Starting at the first line of the entries below and ending with the line containing "ਫਿਜੀਓਥੈਰੇਪੀ", both included, express the lines as a Markdown table. Use two columns, "No." for the row number and "Text" for the line itself, and leave out blank lines.

>> begin RECORDS

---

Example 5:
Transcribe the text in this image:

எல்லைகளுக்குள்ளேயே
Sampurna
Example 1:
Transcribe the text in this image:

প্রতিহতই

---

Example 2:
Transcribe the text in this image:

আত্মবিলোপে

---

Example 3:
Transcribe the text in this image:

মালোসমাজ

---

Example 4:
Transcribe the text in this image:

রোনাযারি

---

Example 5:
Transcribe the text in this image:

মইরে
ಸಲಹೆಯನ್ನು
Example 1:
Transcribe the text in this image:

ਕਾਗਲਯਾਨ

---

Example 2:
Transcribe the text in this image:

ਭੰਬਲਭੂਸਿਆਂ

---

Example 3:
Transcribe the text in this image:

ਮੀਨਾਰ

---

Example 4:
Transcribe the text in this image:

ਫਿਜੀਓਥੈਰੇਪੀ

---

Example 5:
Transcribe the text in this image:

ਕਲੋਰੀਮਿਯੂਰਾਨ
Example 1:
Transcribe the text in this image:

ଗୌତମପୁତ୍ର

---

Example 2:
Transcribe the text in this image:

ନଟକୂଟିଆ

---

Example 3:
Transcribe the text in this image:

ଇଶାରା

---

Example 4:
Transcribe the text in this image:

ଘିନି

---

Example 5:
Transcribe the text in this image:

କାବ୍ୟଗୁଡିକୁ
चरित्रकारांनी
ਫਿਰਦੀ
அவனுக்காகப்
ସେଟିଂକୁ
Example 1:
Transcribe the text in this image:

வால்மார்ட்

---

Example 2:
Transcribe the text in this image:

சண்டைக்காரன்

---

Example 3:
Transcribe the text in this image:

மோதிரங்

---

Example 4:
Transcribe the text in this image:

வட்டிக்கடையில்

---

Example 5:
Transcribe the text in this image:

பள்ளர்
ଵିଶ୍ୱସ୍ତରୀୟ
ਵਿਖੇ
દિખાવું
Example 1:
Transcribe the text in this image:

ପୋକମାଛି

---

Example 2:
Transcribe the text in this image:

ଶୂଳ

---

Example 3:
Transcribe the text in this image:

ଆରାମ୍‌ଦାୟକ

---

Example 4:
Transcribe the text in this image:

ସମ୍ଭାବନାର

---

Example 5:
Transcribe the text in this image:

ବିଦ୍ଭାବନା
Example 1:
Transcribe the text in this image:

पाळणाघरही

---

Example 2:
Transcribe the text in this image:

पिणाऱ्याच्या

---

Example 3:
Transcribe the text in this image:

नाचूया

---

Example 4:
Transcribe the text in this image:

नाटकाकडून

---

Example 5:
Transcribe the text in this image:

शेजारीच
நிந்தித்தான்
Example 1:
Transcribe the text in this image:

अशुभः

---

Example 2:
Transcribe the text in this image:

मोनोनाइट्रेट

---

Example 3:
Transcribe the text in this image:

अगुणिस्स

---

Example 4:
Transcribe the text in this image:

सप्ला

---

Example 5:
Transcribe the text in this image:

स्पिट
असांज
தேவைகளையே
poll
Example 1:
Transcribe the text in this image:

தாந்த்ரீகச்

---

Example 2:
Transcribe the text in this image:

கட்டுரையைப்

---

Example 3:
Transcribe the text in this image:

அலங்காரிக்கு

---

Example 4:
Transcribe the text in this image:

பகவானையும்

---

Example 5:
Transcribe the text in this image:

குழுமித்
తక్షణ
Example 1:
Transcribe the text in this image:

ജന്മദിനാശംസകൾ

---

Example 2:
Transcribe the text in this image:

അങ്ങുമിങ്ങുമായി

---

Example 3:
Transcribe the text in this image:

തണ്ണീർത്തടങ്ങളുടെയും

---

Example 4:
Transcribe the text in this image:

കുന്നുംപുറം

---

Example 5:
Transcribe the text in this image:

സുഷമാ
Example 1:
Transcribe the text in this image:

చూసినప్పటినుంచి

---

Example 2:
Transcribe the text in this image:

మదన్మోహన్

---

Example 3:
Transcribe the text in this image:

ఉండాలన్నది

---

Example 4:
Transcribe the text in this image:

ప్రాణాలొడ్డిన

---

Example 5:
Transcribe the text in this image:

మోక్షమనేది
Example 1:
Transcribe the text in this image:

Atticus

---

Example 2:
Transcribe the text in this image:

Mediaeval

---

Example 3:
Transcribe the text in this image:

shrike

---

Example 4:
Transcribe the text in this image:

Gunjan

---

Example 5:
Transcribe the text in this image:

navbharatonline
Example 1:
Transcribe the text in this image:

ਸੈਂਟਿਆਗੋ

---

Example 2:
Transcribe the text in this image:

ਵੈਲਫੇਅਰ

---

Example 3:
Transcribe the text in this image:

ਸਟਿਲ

>> end RECORDS

# OUTPUT BELOW:
| No. | Text |
|---|---|
| 1 | --- |
| 2 | Example 5: |
| 3 | Transcribe the text in this image: |
| 4 | எல்லைகளுக்குள்ளேயே |
| 5 | Sampurna |
| 6 | Example 1: |
| 7 | Transcribe the text in this image: |
| 8 | প্রতিহতই |
| 9 | --- |
| 10 | Example 2: |
| 11 | Transcribe the text in this image: |
| 12 | আত্মবিলোপে |
| 13 | --- |
| 14 | Example 3: |
| 15 | Transcribe the text in this image: |
| 16 | মালোসমাজ |
| 17 | --- |
| 18 | Example 4: |
| 19 | Transcribe the text in this image: |
| 20 | রোনাযারি |
| 21 | --- |
| 22 | Example 5: |
| 23 | Transcribe the text in this image: |
| 24 | মইরে |
| 25 | ಸಲಹೆಯನ್ನು |
| 26 | Example 1: |
| 27 | Transcribe the text in this image: |
| 28 | ਕਾਗਲਯਾਨ |
| 29 | --- |
| 30 | Example 2: |
| 31 | Transcribe the text in this image: |
| 32 | ਭੰਬਲਭੂਸਿਆਂ |
| 33 | --- |
| 34 | Example 3: |
| 35 | Transcribe the text in this image: |
| 36 | ਮੀਨਾਰ |
| 37 | --- |
| 38 | Example 4: |
| 39 | Transcribe the text in this image: |
| 40 | ਫਿਜੀਓਥੈਰੇਪੀ |